Martin Kluger: Auch wenn er Bischof war und bald nach seinem Tod heiliggesprochen wurde: Ulrich war ein Adeliger und quasi Landesfürst. Er stand also im Jahr 955 wahrscheinlich an der Spitze seiner Truppen. Dass er während der Schlacht auf dem Lechfeld hinter den schützenden Mauer mit den Frauen um den Sieg gebetet habe, ist eine zielgerichtete Wunschvorstellung zivilisierter Zeiten. Auch der direkte Nachfolger Ulrichs im Bischofsamt starb 981 bei einem Gefecht gegen die Sarazenen. Und nach einer früheren Schlacht gegen die Ungarn waren der Erzbischof von Salzburg sowie die Bischöfe von Freising und Säben sowie andere Kirchenleute unter den Toten. Das war die mittelalterliche Lebensrealität, und die war nun mal nicht schön. Ich meine, man sollte die Geschichte nicht verbiegen, auch nicht für einen guten Zweck.

Es scheint, dass die evangelische Ulrichskirche die einzige protestantische überhaupt ist mit Bezug auf den Bischof. Ein klares Zeichen der fehlenden Heiligenverehrung der Protestanten?
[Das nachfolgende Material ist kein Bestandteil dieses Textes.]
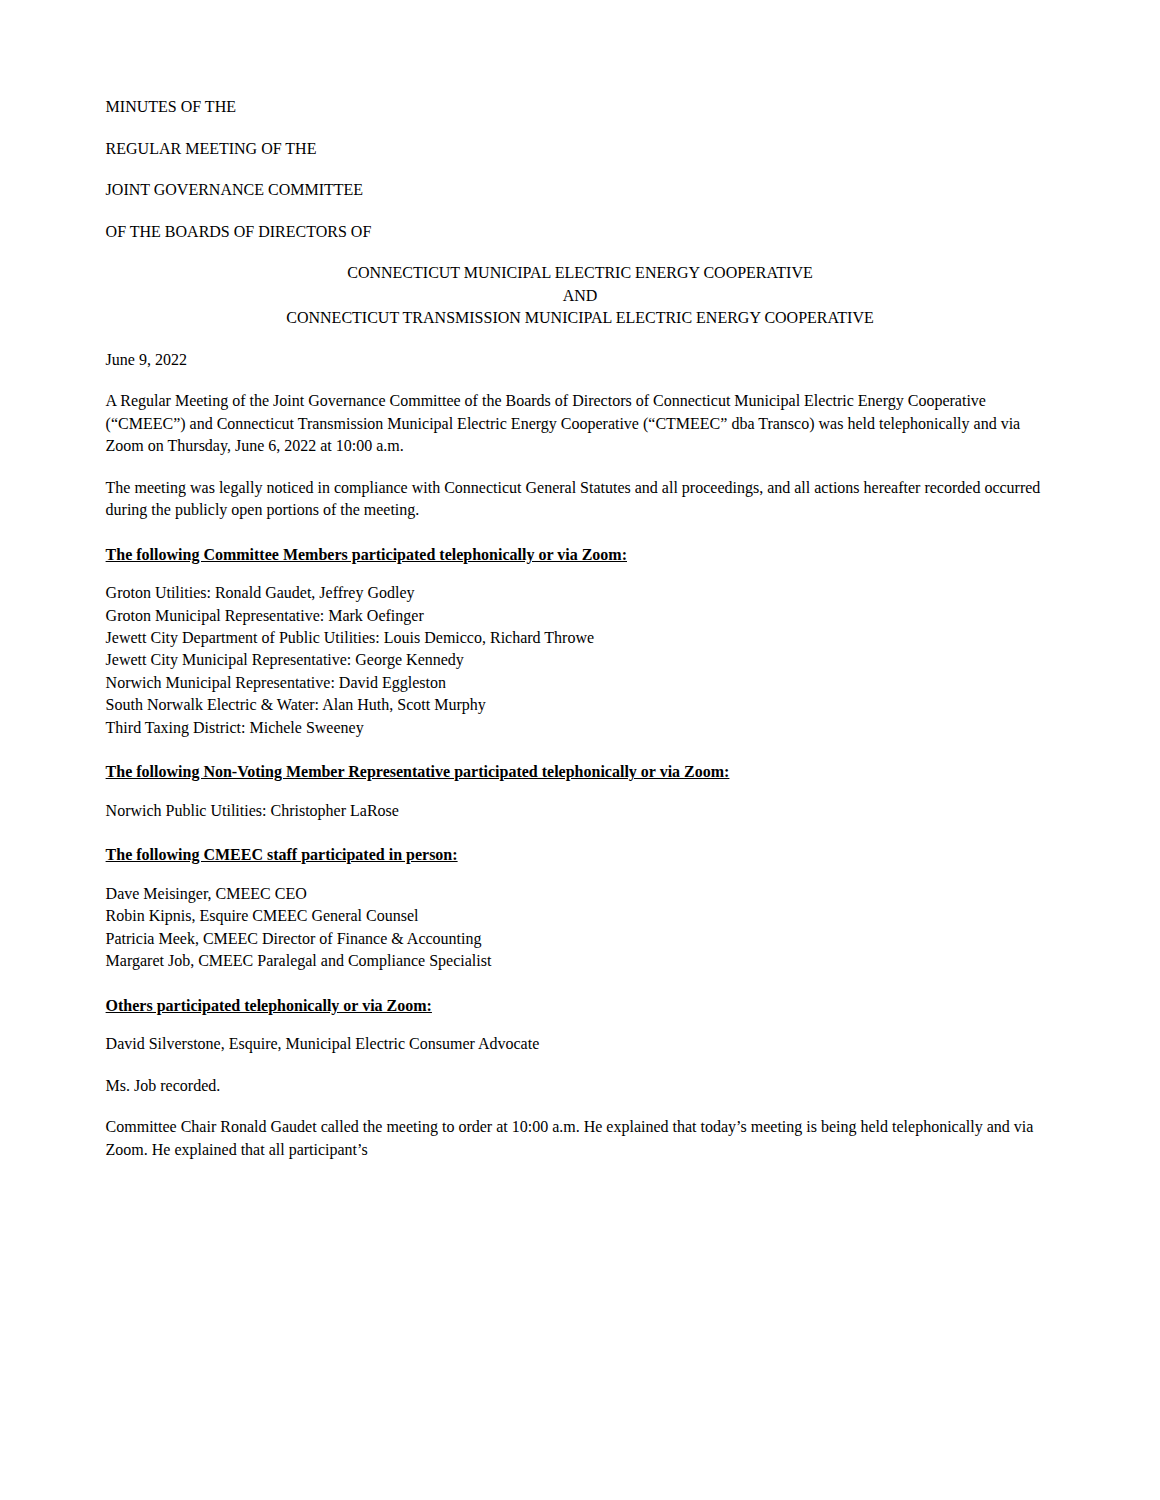MINUTES OF THE
REGULAR MEETING OF THE
JOINT GOVERNANCE COMMITTEE
OF THE BOARDS OF DIRECTORS OF
CONNECTICUT MUNICIPAL ELECTRIC ENERGY COOPERATIVE AND CONNECTICUT TRANSMISSION MUNICIPAL ELECTRIC ENERGY COOPERATIVE
June 9, 2022
A Regular Meeting of the Joint Governance Committee of the Boards of Directors of Connecticut Municipal Electric Energy Cooperative (“CMEEC”) and Connecticut Transmission Municipal Electric Energy Cooperative (“CTMEEC” dba Transco) was held telephonically and via Zoom on Thursday, June 6, 2022 at 10:00 a.m.
The meeting was legally noticed in compliance with Connecticut General Statutes and all proceedings, and all actions hereafter recorded occurred during the publicly open portions of the meeting.
The following Committee Members participated telephonically or via Zoom:
Groton Utilities: Ronald Gaudet, Jeffrey Godley
Groton Municipal Representative: Mark Oefinger
Jewett City Department of Public Utilities: Louis Demicco, Richard Throwe
Jewett City Municipal Representative: George Kennedy
Norwich Municipal Representative: David Eggleston
South Norwalk Electric & Water: Alan Huth, Scott Murphy
Third Taxing District: Michele Sweeney
The following Non-Voting Member Representative participated telephonically or via Zoom:
Norwich Public Utilities: Christopher LaRose
The following CMEEC staff participated in person:
Dave Meisinger, CMEEC CEO
Robin Kipnis, Esquire CMEEC General Counsel
Patricia Meek, CMEEC Director of Finance & Accounting
Margaret Job, CMEEC Paralegal and Compliance Specialist
Others participated telephonically or via Zoom:
David Silverstone, Esquire, Municipal Electric Consumer Advocate
Ms. Job recorded.
Committee Chair Ronald Gaudet called the meeting to order at 10:00 a.m. He explained that today’s meeting is being held telephonically and via Zoom. He explained that all participant’s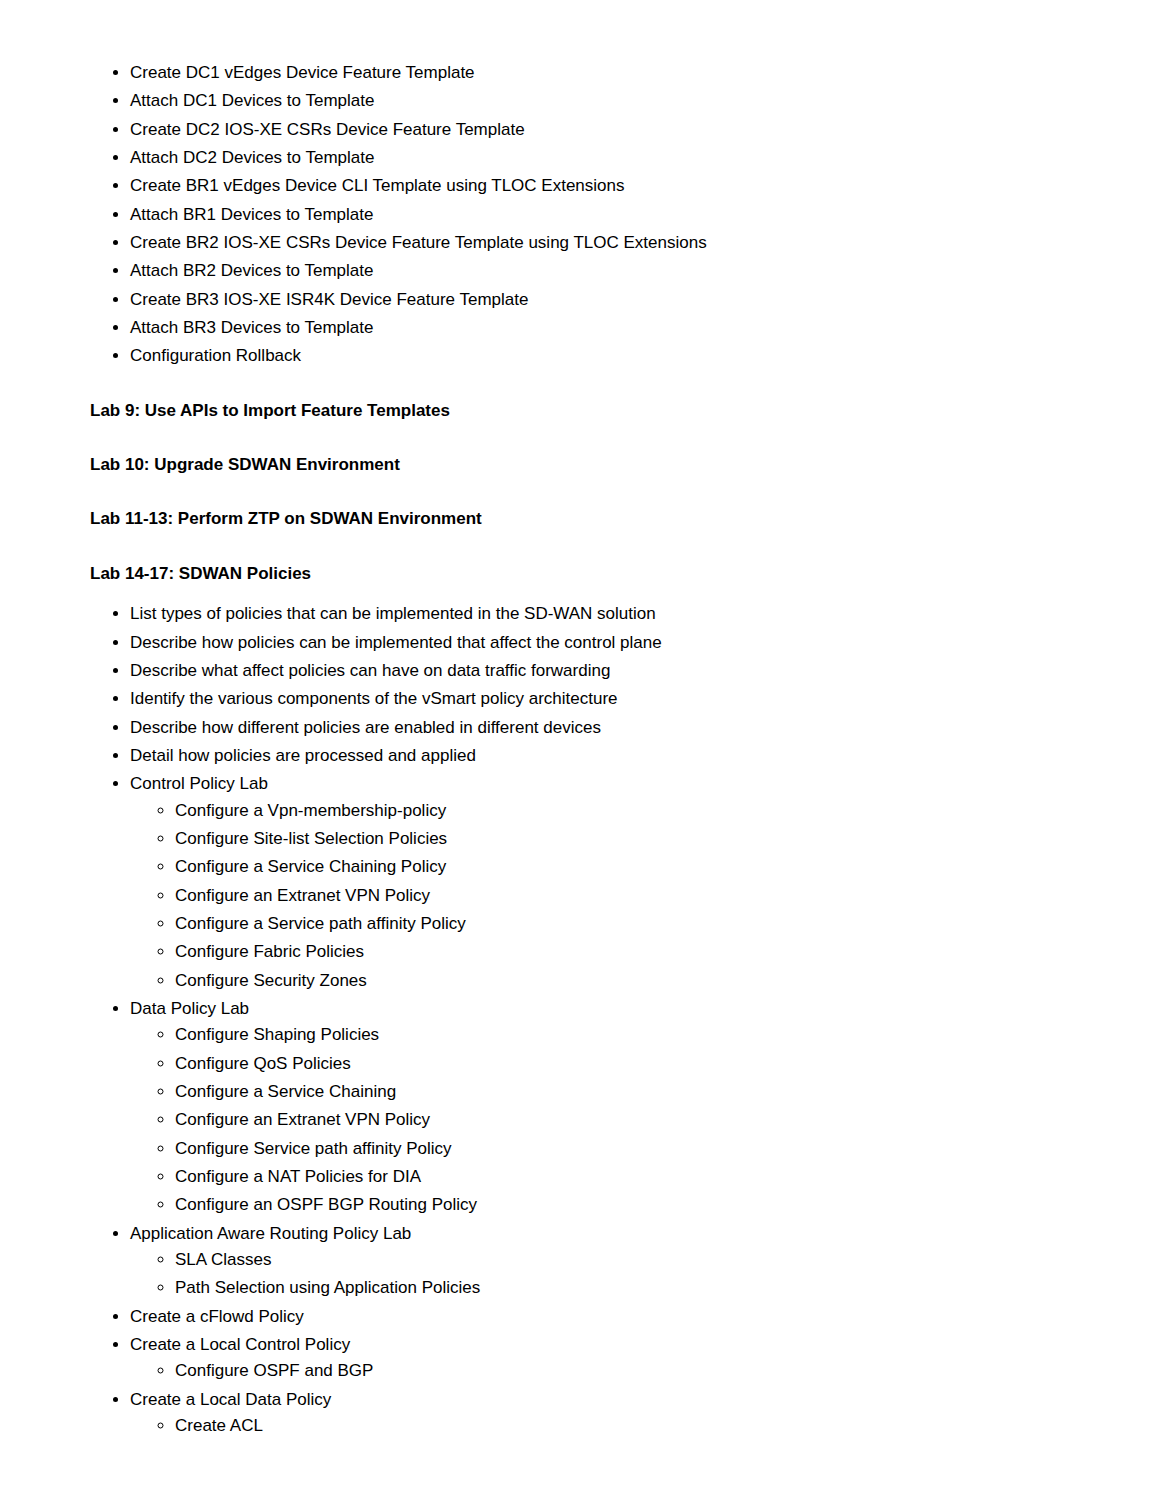Create DC1 vEdges Device Feature Template
Attach DC1 Devices to Template
Create DC2 IOS-XE CSRs Device Feature Template
Attach DC2 Devices to Template
Create BR1 vEdges Device CLI Template using TLOC Extensions
Attach BR1 Devices to Template
Create BR2 IOS-XE CSRs Device Feature Template using TLOC Extensions
Attach BR2 Devices to Template
Create BR3 IOS-XE ISR4K Device Feature Template
Attach BR3 Devices to Template
Configuration Rollback
Lab 9: Use APIs to Import Feature Templates
Lab 10: Upgrade SDWAN Environment
Lab 11-13: Perform ZTP on SDWAN Environment
Lab 14-17: SDWAN Policies
List types of policies that can be implemented in the SD-WAN solution
Describe how policies can be implemented that affect the control plane
Describe what affect policies can have on data traffic forwarding
Identify the various components of the vSmart policy architecture
Describe how different policies are enabled in different devices
Detail how policies are processed and applied
Control Policy Lab
Configure a Vpn-membership-policy
Configure Site-list Selection Policies
Configure a Service Chaining Policy
Configure an Extranet VPN Policy
Configure a Service path affinity Policy
Configure Fabric Policies
Configure Security Zones
Data Policy Lab
Configure Shaping Policies
Configure QoS Policies
Configure a Service Chaining
Configure an Extranet VPN Policy
Configure Service path affinity Policy
Configure a NAT Policies for DIA
Configure an OSPF BGP Routing Policy
Application Aware Routing Policy Lab
SLA Classes
Path Selection using Application Policies
Create a cFlowd Policy
Create a Local Control Policy
Configure OSPF and BGP
Create a Local Data Policy
Create ACL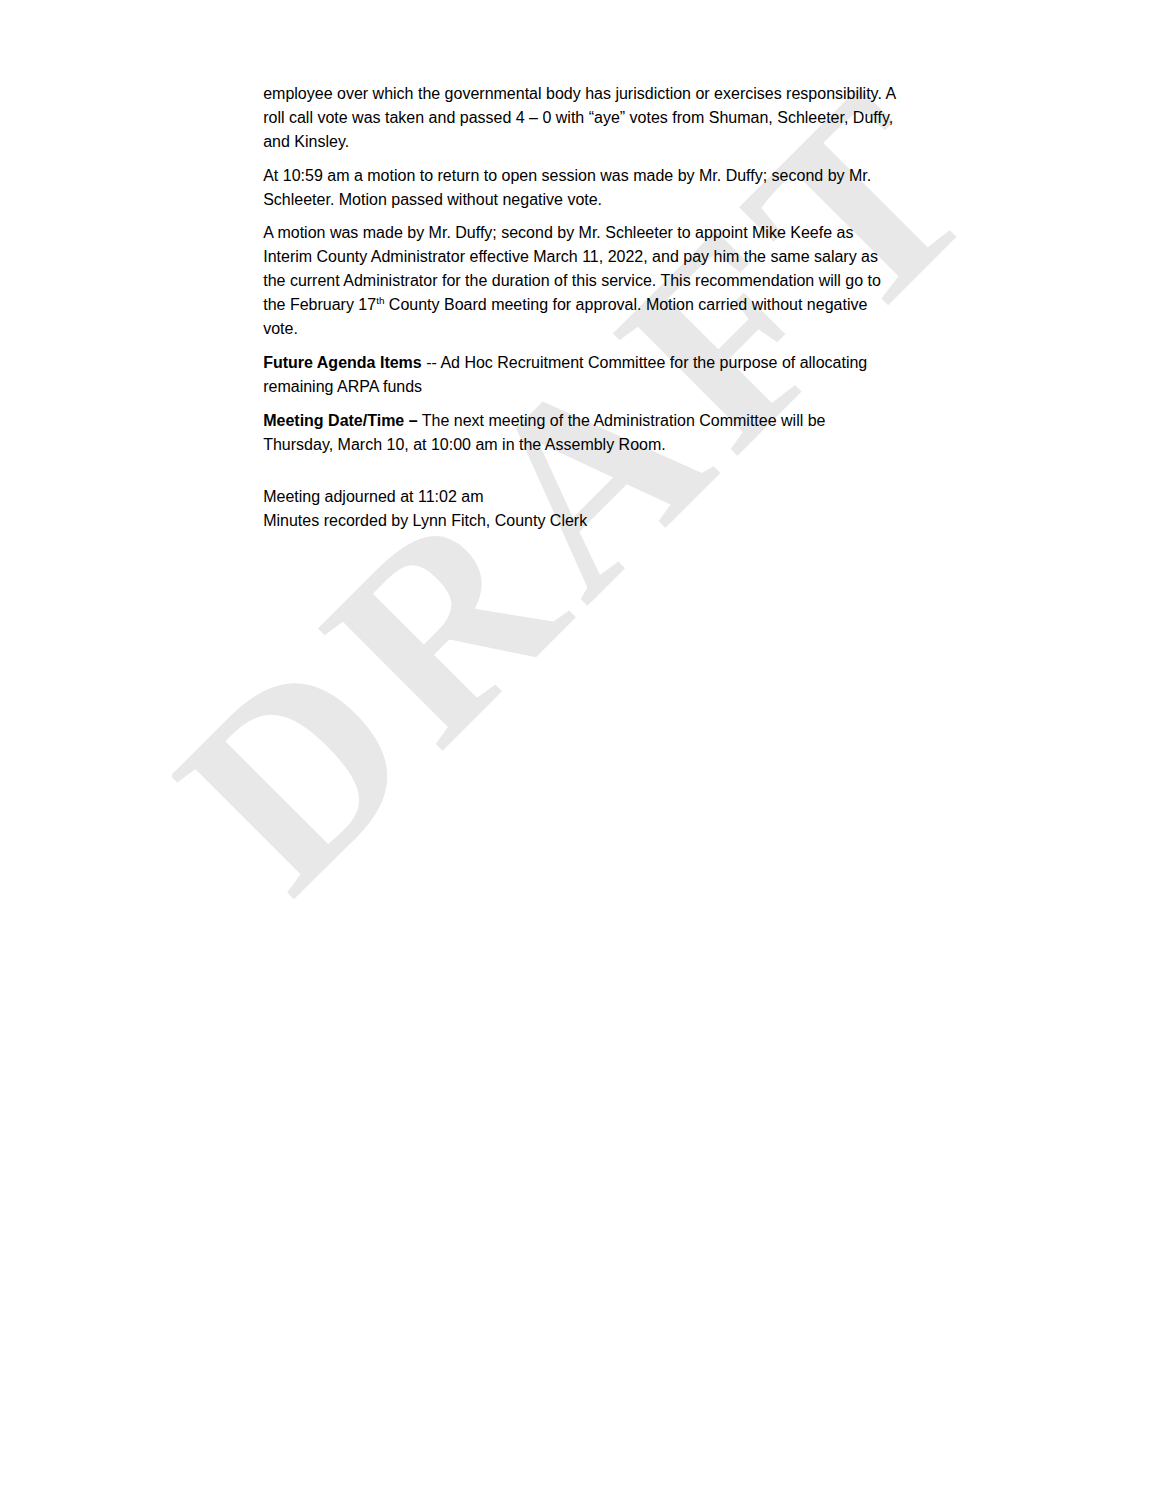DRAFT
employee over which the governmental body has jurisdiction or exercises responsibility. A roll call vote was taken and passed 4 – 0 with “aye” votes from Shuman, Schleeter, Duffy, and Kinsley.
At 10:59 am a motion to return to open session was made by Mr. Duffy; second by Mr. Schleeter. Motion passed without negative vote.
A motion was made by Mr. Duffy; second by Mr. Schleeter to appoint Mike Keefe as Interim County Administrator effective March 11, 2022, and pay him the same salary as the current Administrator for the duration of this service. This recommendation will go to the February 17th County Board meeting for approval. Motion carried without negative vote.
Future Agenda Items -- Ad Hoc Recruitment Committee for the purpose of allocating remaining ARPA funds
Meeting Date/Time – The next meeting of the Administration Committee will be Thursday, March 10, at 10:00 am in the Assembly Room.
Meeting adjourned at 11:02 am
Minutes recorded by Lynn Fitch, County Clerk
Martin Kluger: Das kann ich nicht beurteilen, ich kenne ja schließlich vor allem die Kirchen in und um Augsburg. Es gibt aber sicher außerhalb von Augsburg noch ein paar evangelische Ulrichskirchen mehr, eine etwa in der Nähe von Oldenburg. In den Zeiten des Glaubensstreits aber haben zum Beispiel die Augsburger ihren Ulrichsbrunnen abgebaut, um in der damals protestantisch dominierten Stadt Konflikte zu vermeiden. Andererseits gibt es im schwäbischen Dörfchen Ehingen am Ries eine der wenigen Simultankirchen, die von Protestanten und Katholiken abwechselnd genutzt wird. Diese Kirche hat ein Ulrichspatrozinium, und eine Heiligenfigur steht dort auch an der Wand. Das stört dort aber heutzutage offenbar keinen mehr. 

Wer hat Ihrer Meinung nach Bischof Ulrich als touristischen oder wirtschaftlich bedeutsamen Faktor für sich bereits sehr gut erkannt? Und wo könnte man da noch dessen Anziehungskraft besser nutzen?

Martin Kluger: Vor allem die Schlacht auf dem Lechfeld ist ein epochaler Wendepunkt in der deutschen, aber auch der europäischen Geschichte – und damit für Gäste aus weiten Teilen Europas von Interesse. Die Stadt Königsbrunn hat deshalb einen Infopavillon zur Ungarnschlacht von 955 erbaut und mit modernen Museumsmedien gestaltet. Die Regio Augsburg Tourismus GmbH, die Tourismuseinrichtung für Augsburg und das Umland, hat das initiiert und später den digitalen "Geschichtspfad 955" zu diesem historischen Ereignis erstellt. Das Diözesanmuseum St. Afra wird 2024 eine Sonderausstellung ausrichten, in der wohl sogar das im Lechtal ergrabene kostbare Pferdegeschirr eines ungarischen Adeligen zu sehen sein wird. Letztlich ist auch die jährliche Ulrichswoche in Augsburg ein Faktor im "Religionstourismus". Das ist übrigens ein Thema, das im heutigen Touristikmarketing meines Erachtens vielerorts systematisch unterschätzt und vernachlässigt wird. Kirchen sind dank ihrer Ausstattung für den, der Augen hat oder sich ein bisschen vorbereiten konnte, im Prinzip ja auch Museen, Dauerausstellungen und quasi Auskunfteien zur Lokal- und Regionalgeschichte in einem. Die Kongress am Park Betriebs GmbH in Augsburg wirbt mit dem Thema St. Ulrich zum Beispiel auch für Veranstaltung in kirchlichen Tagungshäuser in der Region. Wir haben in Augsburg sogar ein großes Stadthotel namens "Haus Sankt Ulrich". Da steht eine überlebensgroße Bronzefigur des Heiligen vor dem Eingang: als Wegweiser sozusagen – spirituell wie ganz praktisch. St. Ulrich ist also in der Tat auch ein Wirtschaftsfaktor.

 

INFO: Martin Kluger: Bischof Ulrich. Ein Heiliger aus Augsburg, Context-Verlag Augsburg | Nürnberg 2023. 216
Seiten, 258 Abbildungen, 23 Euro

Ulrichsgrab
Das Ulrichsgrab in der Augsburger Kirche St. Ulrich und Afra.